The novel is characterized by its meandering nature, not being real strong on plot, but focusing on tiny things, significant in their tininess. The storytelling itself is a key theme, with Ganga choosing the baroque style long, convoluted, and meant for passing the time and dissolving the hours of dark over the plain style. The biggest event, when Noe is nearly crushed by a falling electricity pole and awakens with his two wrists tightly bandaged in the office of Doctor Troy, becomes an occasion for Ganga to relate a wandering convoluted story. Noe later encounters Doctor Troy’s three beautiful swan daughters, who become objects of his devotion. Outsiders also appear, like Mr. Rushe, the boss man of the electricity installation, who bullies Noe after the accident, and the nun Mother Acquin, who, as a friend of Noe’s dead mother in Heaven, seeks to stiffen his faltered vocation upon hearing he left seminary school.

The title’s meaning is revealed when Noe and Christy are searching for Junior Crehan, a legendary fiddle player. Christy tells Noe that “this, is happiness,” explaining that it meant: you could stop at, not all, but most of the moments of your life, stop for one heartbeat and, no matter what the state of your head or heart, say “This is happiness,” because of the simple truth that you were alive to say it. This philosophy that life is about being here now and recognizing the wonder and joy of breathing is the novel’s deepest theme. Williams’ book starts with an uncanny change in weather: the rain stops, and with clear blue skies comes new clarity and perspective, changing Faha forever. It is a slow read that forces you not to rush and savour every word, focusing on human goodness rather than a “full share of villains”.

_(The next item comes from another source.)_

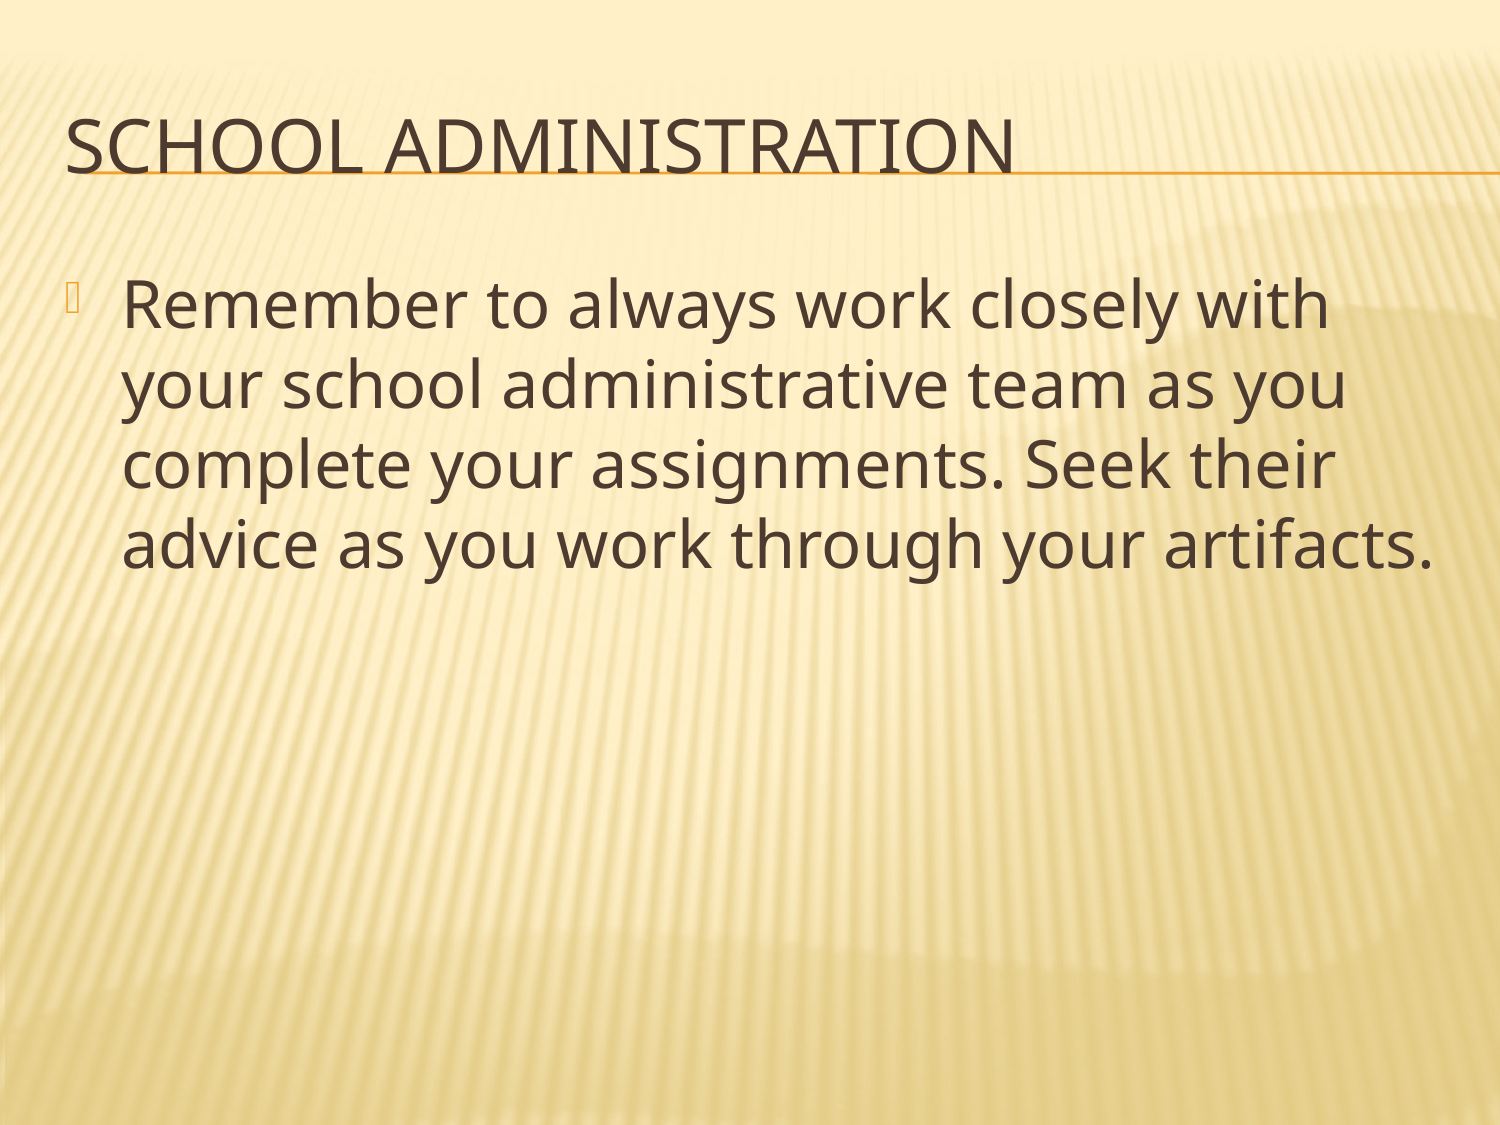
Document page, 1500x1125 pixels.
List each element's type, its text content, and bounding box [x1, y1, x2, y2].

The book has been longlisted for the Walter Scott Prize for Historical Fiction (2020). Though I found the slow pace of village life and the narrative style sometimes less inclined to pick it up, this atmospheric novel has a deep emotional core. I was curious to see how it would be to read a Niall Williams novel today, remembering the utter pleasure of reading Four Letters of Love in London in 1997. Although I myself am seventy-eight years old and Noe’s story is telling here of a time over six decades ago, the novel’s focus on appreciating the present moment is timeless. I do recommend it and, despite the 126 words in the final quote, I understand why it has a significant number of 5 star reviews. As Patrick T. Reardon noted, the novel is full of detours and backward glances and is centrally preoccupied with time itself.